## TASK INSTRUCTIONS
For each record that follows, restate the text exactly and drop the pictures.
**** INFORMATION
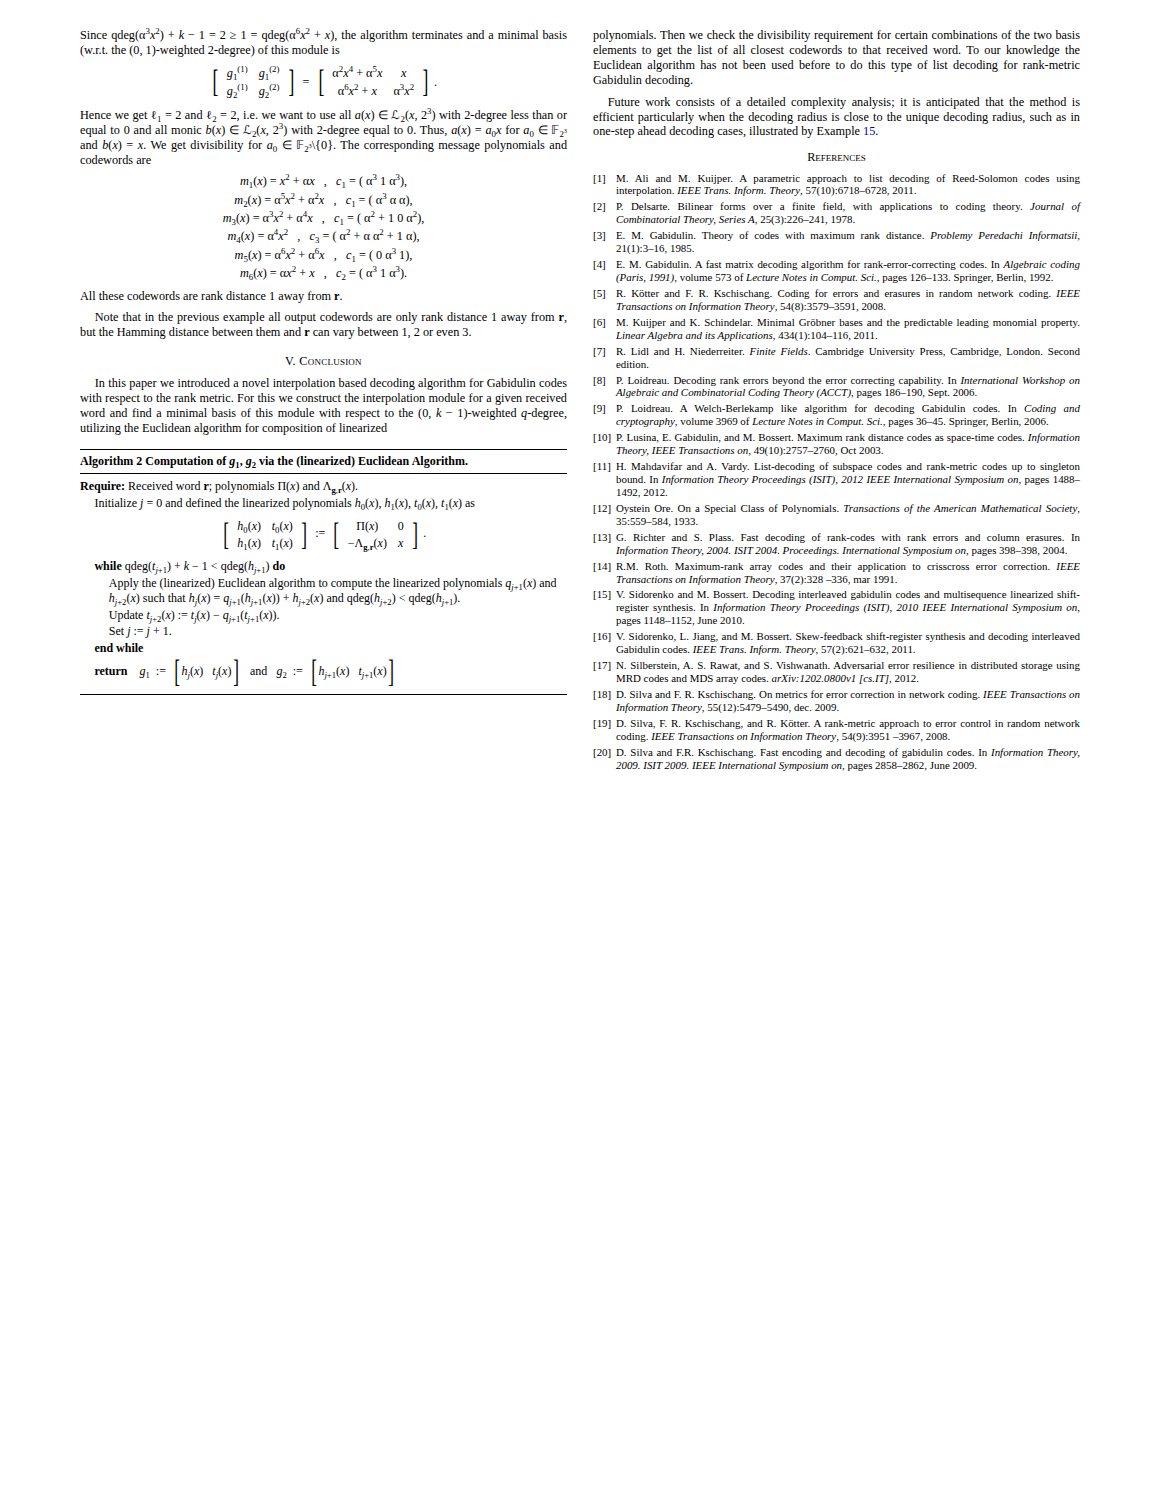Since qdeg(α3x2) + k − 1 = 2 ≥ 1 = qdeg(α6x2 + x), the algorithm terminates and a minimal basis (w.r.t. the (0, 1)-weighted 2-degree) of this module is
[
| g 1 (1) | g 1 (2) |
| g 2 (1) | g 2 (2) |
] = [
| α 2 x 4 + α 5 x | x |
| α 6 x 2 + x | α 3 x 2 |
] .
Hence we get ℓ1 = 2 and ℓ2 = 2, i.e. we want to use all a(x) ∈ ℒ2(x, 23) with 2-degree less than or equal to 0 and all monic b(x) ∈ ℒ2(x, 23) with 2-degree equal to 0. Thus, a(x) = a0x for a0 ∈ 𝔽23 and b(x) = x. We get divisibility for a0 ∈ 𝔽23\{0}. The corresponding message polynomials and codewords are
m1(x) = x2 + αx , c1 = ( α3 1 α3),
m2(x) = α5x2 + α2x , c1 = ( α3 α α),
m3(x) = α3x2 + α4x , c1 = ( α2 + 1 0 α2),
m4(x) = α4x2 , c3 = ( α2 + α α2 + 1 α),
m5(x) = α6x2 + α6x , c1 = ( 0 α3 1),
m6(x) = αx2 + x , c2 = ( α3 1 α3).
All these codewords are rank distance 1 away from r.
Note that in the previous example all output codewords are only rank distance 1 away from r, but the Hamming distance between them and r can vary between 1, 2 or even 3.
V. Conclusion
In this paper we introduced a novel interpolation based decoding algorithm for Gabidulin codes with respect to the rank metric. For this we construct the interpolation module for a given received word and find a minimal basis of this module with respect to the (0, k − 1)-weighted q-degree, utilizing the Euclidean algorithm for composition of linearized
Algorithm 2 Computation of g1, g2 via the (linearized) Euclidean Algorithm.
Require: Received word r; polynomials Π(x) and Λg,r(x).
Initialize j = 0 and defined the linearized polynomials h0(x), h1(x), t0(x), t1(x) as
[
| h 0 ( x ) | t 0 ( x ) |
| h 1 ( x ) | t 1 ( x ) |
] := [
| Π( x ) | 0 |
| −Λ g , r ( x ) | x |
] .
while qdeg(tj+1) + k − 1 < qdeg(hj+1) do
Apply the (linearized) Euclidean algorithm to compute the linearized polynomials qj+1(x) and hj+2(x) such that hj(x) = qj+1(hj+1(x)) + hj+2(x) and qdeg(hj+2) < qdeg(hj+1).
Update tj+2(x) := tj(x) − qj+1(tj+1(x)).
Set j := j + 1.
end while
return g1 := [ hj(x) tj(x) ] and g2 := [ hj+1(x) tj+1(x) ]
polynomials. Then we check the divisibility requirement for certain combinations of the two basis elements to get the list of all closest codewords to that received word. To our knowledge the Euclidean algorithm has not been used before to do this type of list decoding for rank-metric Gabidulin decoding.
Future work consists of a detailed complexity analysis; it is anticipated that the method is efficient particularly when the decoding radius is close to the unique decoding radius, such as in one-step ahead decoding cases, illustrated by Example 15.
References
M. Ali and M. Kuijper. A parametric approach to list decoding of Reed-Solomon codes using interpolation. IEEE Trans. Inform. Theory, 57(10):6718–6728, 2011.
P. Delsarte. Bilinear forms over a finite field, with applications to coding theory. Journal of Combinatorial Theory, Series A, 25(3):226–241, 1978.
E. M. Gabidulin. Theory of codes with maximum rank distance. Problemy Peredachi Informatsii, 21(1):3–16, 1985.
E. M. Gabidulin. A fast matrix decoding algorithm for rank-error-correcting codes. In Algebraic coding (Paris, 1991), volume 573 of Lecture Notes in Comput. Sci., pages 126–133. Springer, Berlin, 1992.
R. Kötter and F. R. Kschischang. Coding for errors and erasures in random network coding. IEEE Transactions on Information Theory, 54(8):3579–3591, 2008.
M. Kuijper and K. Schindelar. Minimal Gröbner bases and the predictable leading monomial property. Linear Algebra and its Applications, 434(1):104–116, 2011.
R. Lidl and H. Niederreiter. Finite Fields. Cambridge University Press, Cambridge, London. Second edition.
P. Loidreau. Decoding rank errors beyond the error correcting capability. In International Workshop on Algebraic and Combinatorial Coding Theory (ACCT), pages 186–190, Sept. 2006.
P. Loidreau. A Welch-Berlekamp like algorithm for decoding Gabidulin codes. In Coding and cryptography, volume 3969 of Lecture Notes in Comput. Sci., pages 36–45. Springer, Berlin, 2006.
P. Lusina, E. Gabidulin, and M. Bossert. Maximum rank distance codes as space-time codes. Information Theory, IEEE Transactions on, 49(10):2757–2760, Oct 2003.
H. Mahdavifar and A. Vardy. List-decoding of subspace codes and rank-metric codes up to singleton bound. In Information Theory Proceedings (ISIT), 2012 IEEE International Symposium on, pages 1488–1492, 2012.
Oystein Ore. On a Special Class of Polynomials. Transactions of the American Mathematical Society, 35:559–584, 1933.
G. Richter and S. Plass. Fast decoding of rank-codes with rank errors and column erasures. In Information Theory, 2004. ISIT 2004. Proceedings. International Symposium on, pages 398–398, 2004.
R.M. Roth. Maximum-rank array codes and their application to crisscross error correction. IEEE Transactions on Information Theory, 37(2):328 –336, mar 1991.
V. Sidorenko and M. Bossert. Decoding interleaved gabidulin codes and multisequence linearized shift-register synthesis. In Information Theory Proceedings (ISIT), 2010 IEEE International Symposium on, pages 1148–1152, June 2010.
V. Sidorenko, L. Jiang, and M. Bossert. Skew-feedback shift-register synthesis and decoding interleaved Gabidulin codes. IEEE Trans. Inform. Theory, 57(2):621–632, 2011.
N. Silberstein, A. S. Rawat, and S. Vishwanath. Adversarial error resilience in distributed storage using MRD codes and MDS array codes. arXiv:1202.0800v1 [cs.IT], 2012.
D. Silva and F. R. Kschischang. On metrics for error correction in network coding. IEEE Transactions on Information Theory, 55(12):5479–5490, dec. 2009.
D. Silva, F. R. Kschischang, and R. Kötter. A rank-metric approach to error control in random network coding. IEEE Transactions on Information Theory, 54(9):3951 –3967, 2008.
D. Silva and F.R. Kschischang. Fast encoding and decoding of gabidulin codes. In Information Theory, 2009. ISIT 2009. IEEE International Symposium on, pages 2858–2862, June 2009.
********
## REPLY TO THE TASK
Since qdeg(α3x2) + k − 1 = 2 ≥ 1 = qdeg(α6x2 + x), the algorithm terminates and a minimal basis (w.r.t. the (0, 1)-weighted 2-degree) of this module is
[
| g 1 (1) | g 1 (2) |
| g 2 (1) | g 2 (2) |
] = [
| α 2 x 4 + α 5 x | x |
| α 6 x 2 + x | α 3 x 2 |
] .
Hence we get ℓ1 = 2 and ℓ2 = 2, i.e. we want to use all a(x) ∈ ℒ2(x, 23) with 2-degree less than or equal to 0 and all monic b(x) ∈ ℒ2(x, 23) with 2-degree equal to 0. Thus, a(x) = a0x for a0 ∈ 𝔽23 and b(x) = x. We get divisibility for a0 ∈ 𝔽23\{0}. The corresponding message polynomials and codewords are
m1(x) = x2 + αx , c1 = ( α3 1 α3),
m2(x) = α5x2 + α2x , c1 = ( α3 α α),
m3(x) = α3x2 + α4x , c1 = ( α2 + 1 0 α2),
m4(x) = α4x2 , c3 = ( α2 + α α2 + 1 α),
m5(x) = α6x2 + α6x , c1 = ( 0 α3 1),
m6(x) = αx2 + x , c2 = ( α3 1 α3).
All these codewords are rank distance 1 away from r.
Note that in the previous example all output codewords are only rank distance 1 away from r, but the Hamming distance between them and r can vary between 1, 2 or even 3.
V. Conclusion
In this paper we introduced a novel interpolation based decoding algorithm for Gabidulin codes with respect to the rank metric. For this we construct the interpolation module for a given received word and find a minimal basis of this module with respect to the (0, k − 1)-weighted q-degree, utilizing the Euclidean algorithm for composition of linearized
Algorithm 2 Computation of g1, g2 via the (linearized) Euclidean Algorithm.
Require: Received word r; polynomials Π(x) and Λg,r(x).
Initialize j = 0 and defined the linearized polynomials h0(x), h1(x), t0(x), t1(x) as
[
| h 0 ( x ) | t 0 ( x ) |
| h 1 ( x ) | t 1 ( x ) |
] := [
| Π( x ) | 0 |
| −Λ g , r ( x ) | x |
] .
while qdeg(tj+1) + k − 1 < qdeg(hj+1) do
Apply the (linearized) Euclidean algorithm to compute the linearized polynomials qj+1(x) and hj+2(x) such that hj(x) = qj+1(hj+1(x)) + hj+2(x) and qdeg(hj+2) < qdeg(hj+1).
Update tj+2(x) := tj(x) − qj+1(tj+1(x)).
Set j := j + 1.
end while
return g1 := [ hj(x) tj(x) ] and g2 := [ hj+1(x) tj+1(x) ]
polynomials. Then we check the divisibility requirement for certain combinations of the two basis elements to get the list of all closest codewords to that received word. To our knowledge the Euclidean algorithm has not been used before to do this type of list decoding for rank-metric Gabidulin decoding.
Future work consists of a detailed complexity analysis; it is anticipated that the method is efficient particularly when the decoding radius is close to the unique decoding radius, such as in one-step ahead decoding cases, illustrated by Example 15.
References
M. Ali and M. Kuijper. A parametric approach to list decoding of Reed-Solomon codes using interpolation. IEEE Trans. Inform. Theory, 57(10):6718–6728, 2011.
P. Delsarte. Bilinear forms over a finite field, with applications to coding theory. Journal of Combinatorial Theory, Series A, 25(3):226–241, 1978.
E. M. Gabidulin. Theory of codes with maximum rank distance. Problemy Peredachi Informatsii, 21(1):3–16, 1985.
E. M. Gabidulin. A fast matrix decoding algorithm for rank-error-correcting codes. In Algebraic coding (Paris, 1991), volume 573 of Lecture Notes in Comput. Sci., pages 126–133. Springer, Berlin, 1992.
R. Kötter and F. R. Kschischang. Coding for errors and erasures in random network coding. IEEE Transactions on Information Theory, 54(8):3579–3591, 2008.
M. Kuijper and K. Schindelar. Minimal Gröbner bases and the predictable leading monomial property. Linear Algebra and its Applications, 434(1):104–116, 2011.
R. Lidl and H. Niederreiter. Finite Fields. Cambridge University Press, Cambridge, London. Second edition.
P. Loidreau. Decoding rank errors beyond the error correcting capability. In International Workshop on Algebraic and Combinatorial Coding Theory (ACCT), pages 186–190, Sept. 2006.
P. Loidreau. A Welch-Berlekamp like algorithm for decoding Gabidulin codes. In Coding and cryptography, volume 3969 of Lecture Notes in Comput. Sci., pages 36–45. Springer, Berlin, 2006.
P. Lusina, E. Gabidulin, and M. Bossert. Maximum rank distance codes as space-time codes. Information Theory, IEEE Transactions on, 49(10):2757–2760, Oct 2003.
H. Mahdavifar and A. Vardy. List-decoding of subspace codes and rank-metric codes up to singleton bound. In Information Theory Proceedings (ISIT), 2012 IEEE International Symposium on, pages 1488–1492, 2012.
Oystein Ore. On a Special Class of Polynomials. Transactions of the American Mathematical Society, 35:559–584, 1933.
G. Richter and S. Plass. Fast decoding of rank-codes with rank errors and column erasures. In Information Theory, 2004. ISIT 2004. Proceedings. International Symposium on, pages 398–398, 2004.
R.M. Roth. Maximum-rank array codes and their application to crisscross error correction. IEEE Transactions on Information Theory, 37(2):328 –336, mar 1991.
V. Sidorenko and M. Bossert. Decoding interleaved gabidulin codes and multisequence linearized shift-register synthesis. In Information Theory Proceedings (ISIT), 2010 IEEE International Symposium on, pages 1148–1152, June 2010.
V. Sidorenko, L. Jiang, and M. Bossert. Skew-feedback shift-register synthesis and decoding interleaved Gabidulin codes. IEEE Trans. Inform. Theory, 57(2):621–632, 2011.
N. Silberstein, A. S. Rawat, and S. Vishwanath. Adversarial error resilience in distributed storage using MRD codes and MDS array codes. arXiv:1202.0800v1 [cs.IT], 2012.
D. Silva and F. R. Kschischang. On metrics for error correction in network coding. IEEE Transactions on Information Theory, 55(12):5479–5490, dec. 2009.
D. Silva, F. R. Kschischang, and R. Kötter. A rank-metric approach to error control in random network coding. IEEE Transactions on Information Theory, 54(9):3951 –3967, 2008.
D. Silva and F.R. Kschischang. Fast encoding and decoding of gabidulin codes. In Information Theory, 2009. ISIT 2009. IEEE International Symposium on, pages 2858–2862, June 2009.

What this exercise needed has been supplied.